My Mom, my children, and I were praying together. Still, there seemed to be little hope--if any at all. Then, one night I had that dream that will stay with me for as long as I live . . . until that day when I too will be called and will then see my parents again.  Well . . . I'm basically a good person--but not even remotely as good as they were.  Without keeping on digressing on what my ultimate destiny will be, I'll go basck to my dream. Someone was knocking at the door.  It was my Dad, carrying both Thomas and Nicholas in his arms. He smiled at me and told me, "I went to Haiti myself as the only way to bring them home." He added that he had filled out all the missing documents, having only left their middle names blank because he was not sure which ones I wanted for them. That was the only little detail that was not totally fitting with the reality of the situation because, at least ten years ago, an adoption decree from Haiti meant the change of the adopted children's family name but not of their first or middle names. That would need to be done once in their new country.

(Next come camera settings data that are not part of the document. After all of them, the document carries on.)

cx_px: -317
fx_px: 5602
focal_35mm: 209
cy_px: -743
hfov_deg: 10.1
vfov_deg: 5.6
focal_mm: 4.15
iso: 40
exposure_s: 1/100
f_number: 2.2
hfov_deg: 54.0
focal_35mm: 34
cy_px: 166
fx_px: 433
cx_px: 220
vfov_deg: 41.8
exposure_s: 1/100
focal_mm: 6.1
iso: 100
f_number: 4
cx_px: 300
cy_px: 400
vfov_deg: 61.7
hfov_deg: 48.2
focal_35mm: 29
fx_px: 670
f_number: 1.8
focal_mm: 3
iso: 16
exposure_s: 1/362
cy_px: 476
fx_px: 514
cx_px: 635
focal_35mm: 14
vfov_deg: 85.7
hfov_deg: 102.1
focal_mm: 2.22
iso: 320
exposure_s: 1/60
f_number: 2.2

I tried to hug my Dad in my dream but he vanished. Thomas and Nicholas stayed--as real as if physically there, next to me.

in the morning, I called the Consulate one more time--and couldn't believe my ears. The same female officer who had told me that, even if unfair, the situation was beyond her power, apologized to me and told me that my boys' files, which apparently were already in route to the mainland, had been pulled back. Tbeir visas would be issued within the following few days--and I could go ahead and purchase the plane tickets to pick them up and take them home.

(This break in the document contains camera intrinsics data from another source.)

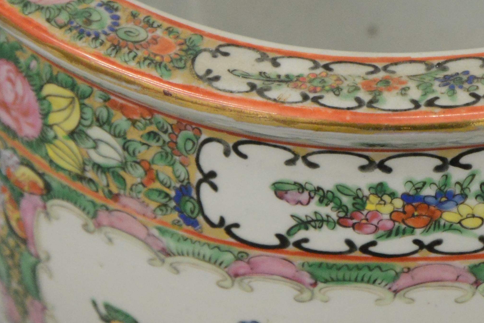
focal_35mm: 225
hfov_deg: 9.1
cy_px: -240
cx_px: 399
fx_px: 3026
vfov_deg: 6.0
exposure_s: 1/125
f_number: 5.6
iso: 4000
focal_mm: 62
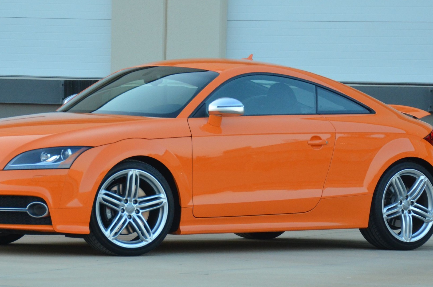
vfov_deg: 5.6
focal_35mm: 243
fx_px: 2914
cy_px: 124
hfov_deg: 8.5
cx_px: 196
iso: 1600
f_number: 5.3
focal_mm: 105
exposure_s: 1/400
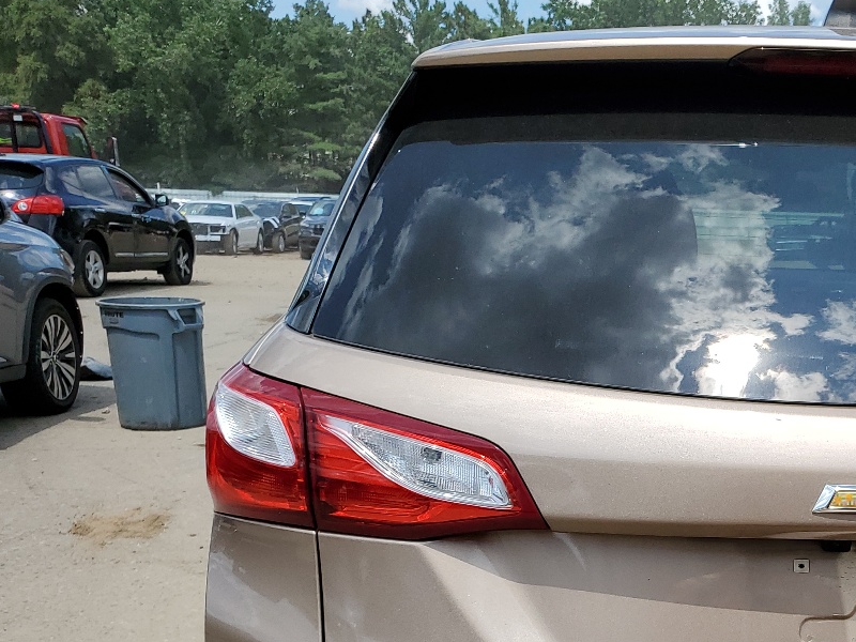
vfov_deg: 27.1
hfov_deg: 34.0
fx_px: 1286
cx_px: 830
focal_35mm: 52
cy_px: 576
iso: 50
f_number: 1.5
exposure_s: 1/3333
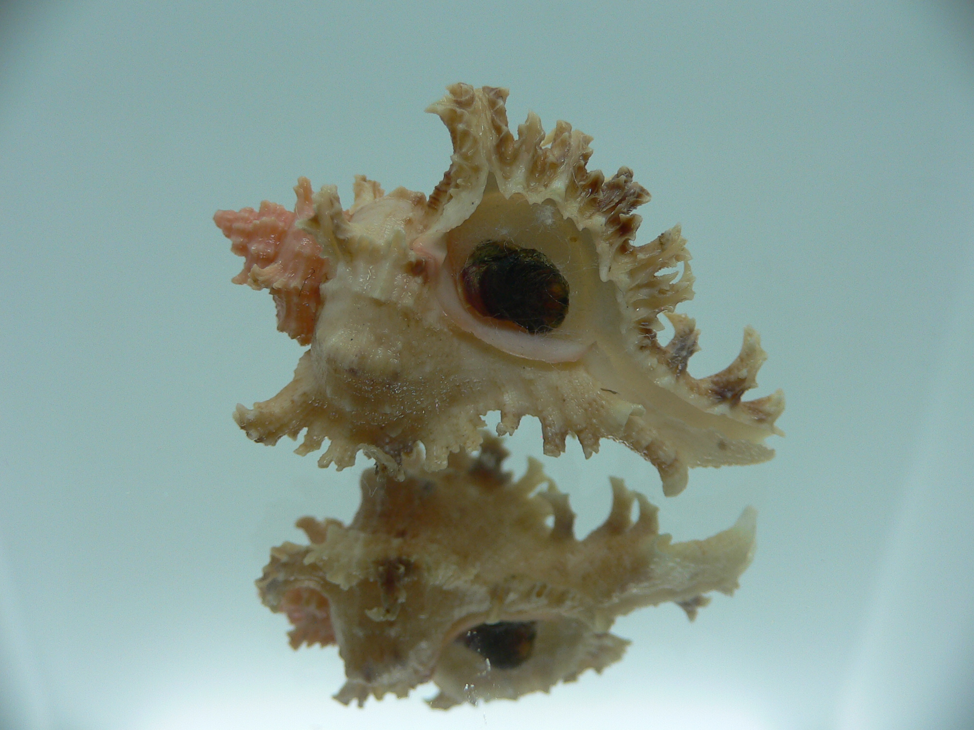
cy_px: 365
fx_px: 985
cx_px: 487
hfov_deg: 52.6
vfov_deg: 40.7
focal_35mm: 35
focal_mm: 4.6
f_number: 2.8
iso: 80
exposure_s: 1/60
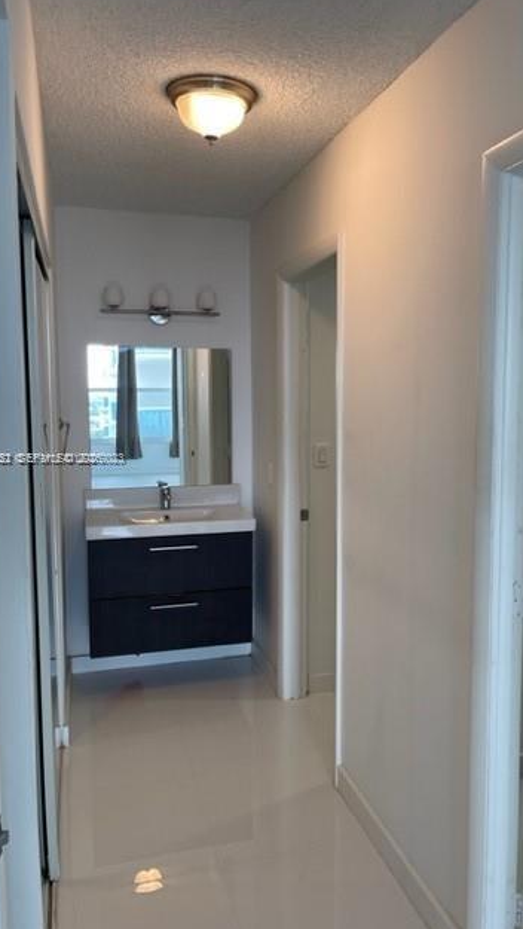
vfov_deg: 66.0
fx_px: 714
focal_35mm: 29
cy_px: 459
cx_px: 311
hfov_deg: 40.1
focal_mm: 5.1
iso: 100
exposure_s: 1/120
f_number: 1.6
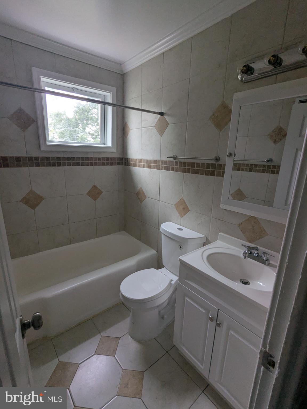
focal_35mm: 16
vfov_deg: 94.5
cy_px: 204
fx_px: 189
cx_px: 154
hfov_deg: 78.1
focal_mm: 2.35
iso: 164
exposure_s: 1/60
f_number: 2.2
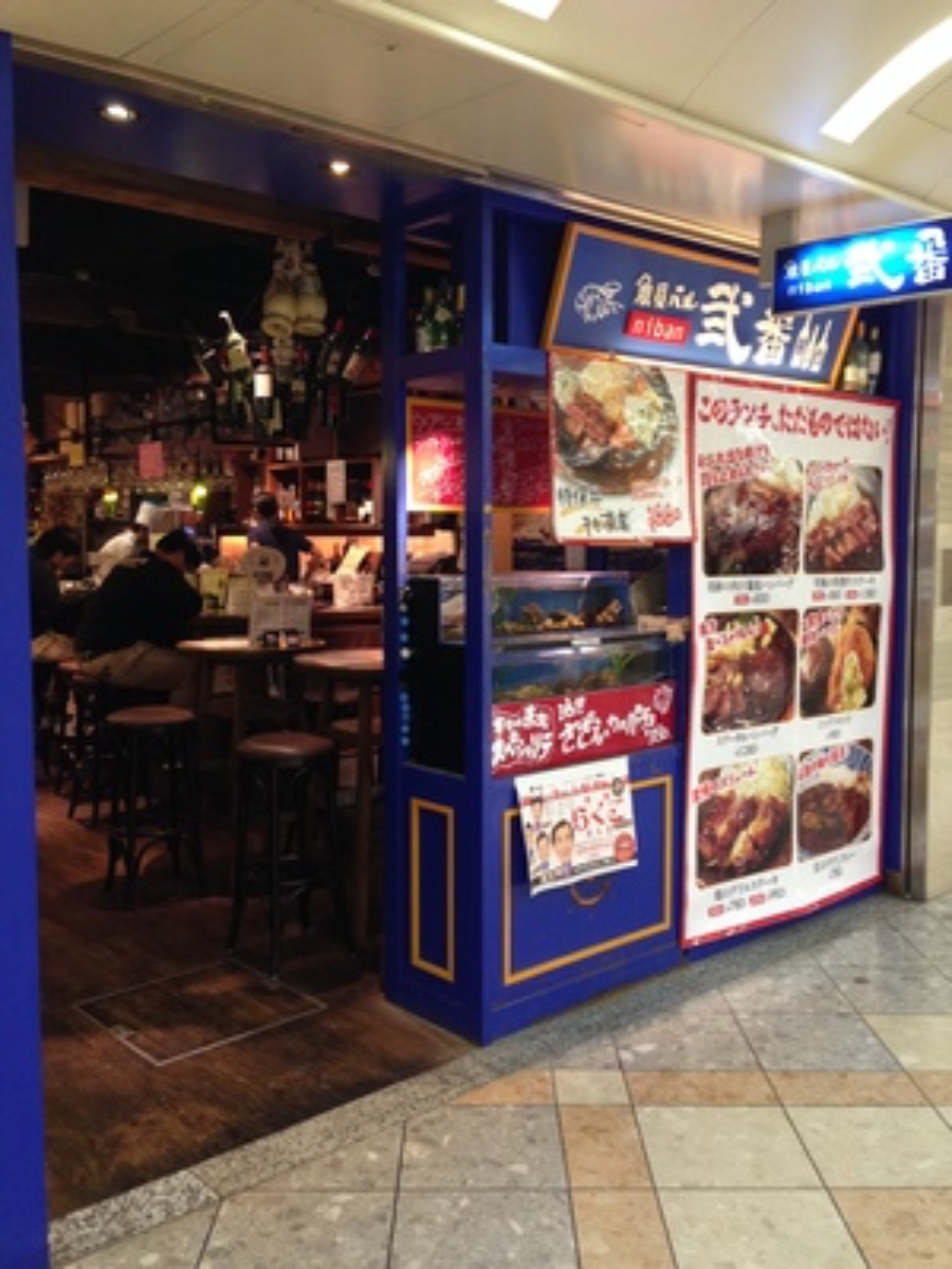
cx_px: 476
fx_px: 1210
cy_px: 634
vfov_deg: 55.4
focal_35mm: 33
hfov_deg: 42.9
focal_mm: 4.12
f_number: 2.4
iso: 125
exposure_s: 1/20
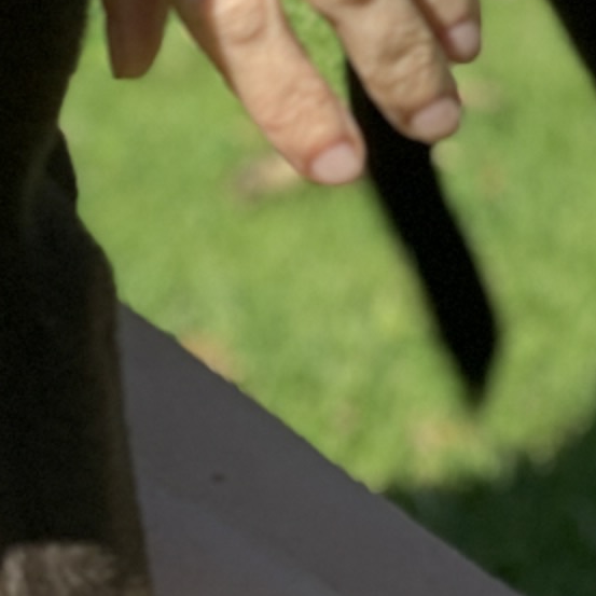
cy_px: -893
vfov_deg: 5.1
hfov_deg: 5.1
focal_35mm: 335
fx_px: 6526
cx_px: -638
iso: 16
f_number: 2.4
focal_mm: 6
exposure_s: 1/1020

After praising Jesus, His Blessed Mother, and all the saints all together, after the hugs and the happy tears, I called our local representative's office and asked for the person who had promised to call the U.S. Consulate in Port-au-Prince. Without telling him that the problem had been miraculously resolved, I pretended to be still worried and asked him whether he had had any chance to contact the Embassy. He honestly replied that he had been swamped with lots of different issues--and promised to email the Consulate as soon as he got off the phone with me.  Then I told him that there was no longer any need for him to contact theVisa Unit. The seemingly unsolvable problem had been solved. It had been solved through a much more powerful kind of intervention than any political one can be. It had been my Dad's intercession from very near God. It had been exactly as he had told me, "I went to Haiti myself as the only way to bring them home."

Thank you all for reading this story. Please feel free to share it. You may want to think about it to help yourselves in keeping your faith strong and keeping up your hope or you may want to use it to help someone else to recover their fairth and/or hope. God bless.